**Problem statement:** Search each line below for the word "scroll" and list those that contain it.

BEGIN Data listing

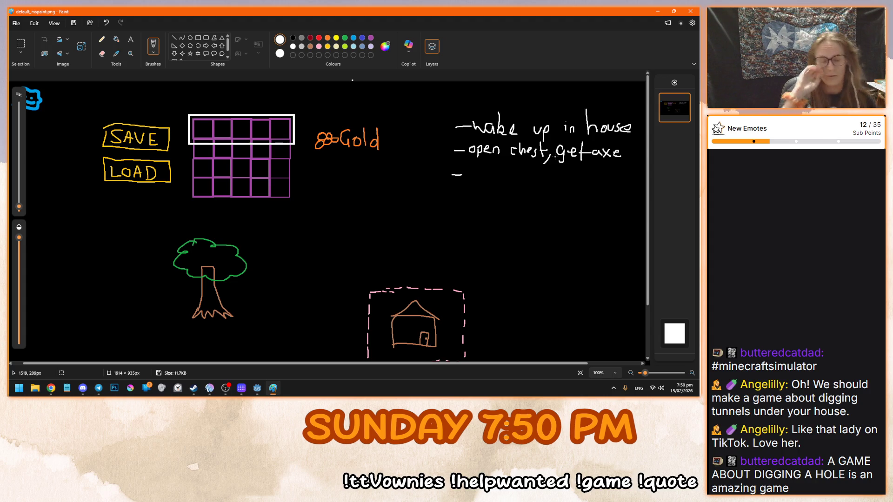
pyautogui.scroll(-2, 516, 212)
pyautogui.scroll(2, 516, 212)
pyautogui.scroll(-2, 528, 259)
pyautogui.scroll(2, 444, 252)
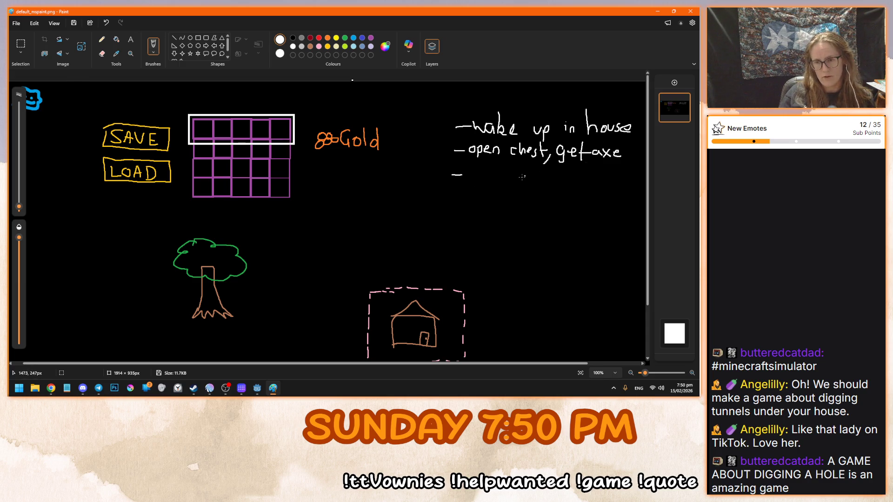
pyautogui.moveTo(477, 176)
pyautogui.mouseDown()
pyautogui.moveTo(470, 171)
pyautogui.moveTo(478, 176)
pyautogui.moveTo(467, 183)
pyautogui.moveTo(479, 170)
pyautogui.moveTo(536, 172)
pyautogui.moveTo(533, 183)
pyautogui.moveTo(552, 183)
pyautogui.mouseUp()
pyautogui.moveTo(556, 176); pyautogui.dragTo(562, 184)
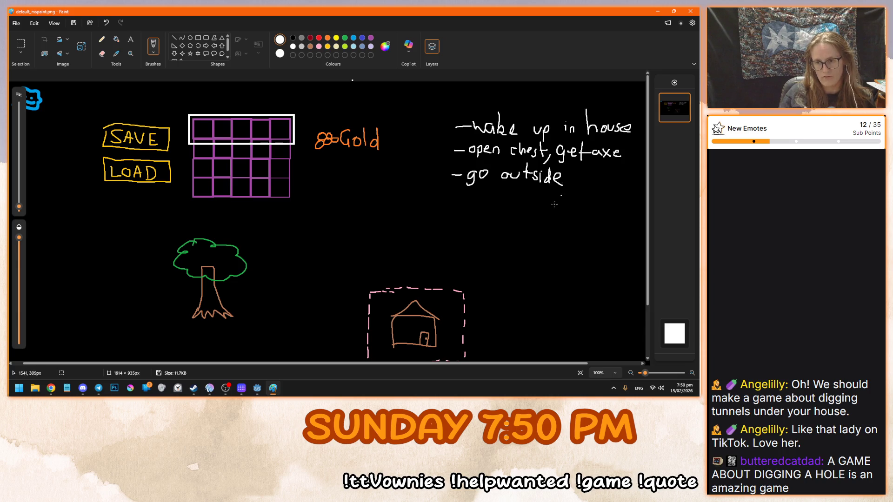
pyautogui.scroll(-3, 434, 262)
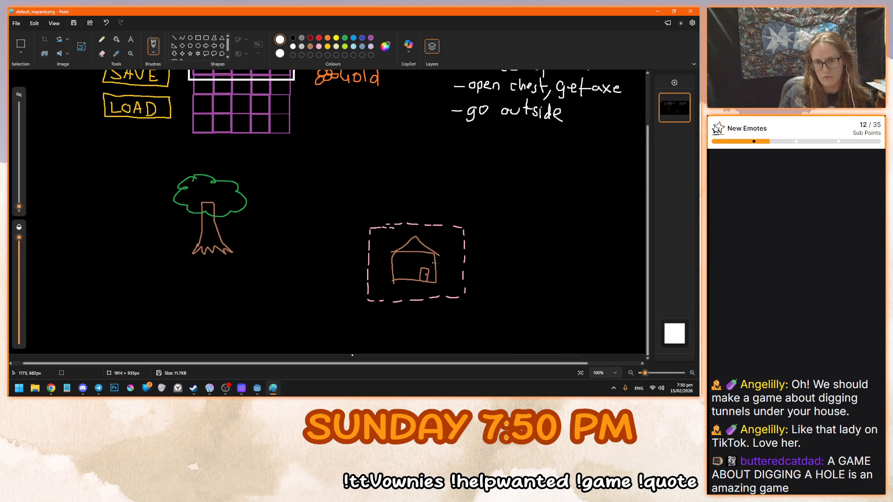
# Cover the house with a solid black rectangle with no outline
pyautogui.click(198, 37)
pyautogui.rightClick(294, 38)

END Data listing

**Solution for this exercise:**
pyautogui.scroll(-2, 516, 212)
pyautogui.scroll(2, 516, 212)
pyautogui.scroll(-2, 528, 259)
pyautogui.scroll(2, 444, 252)
pyautogui.scroll(-3, 434, 262)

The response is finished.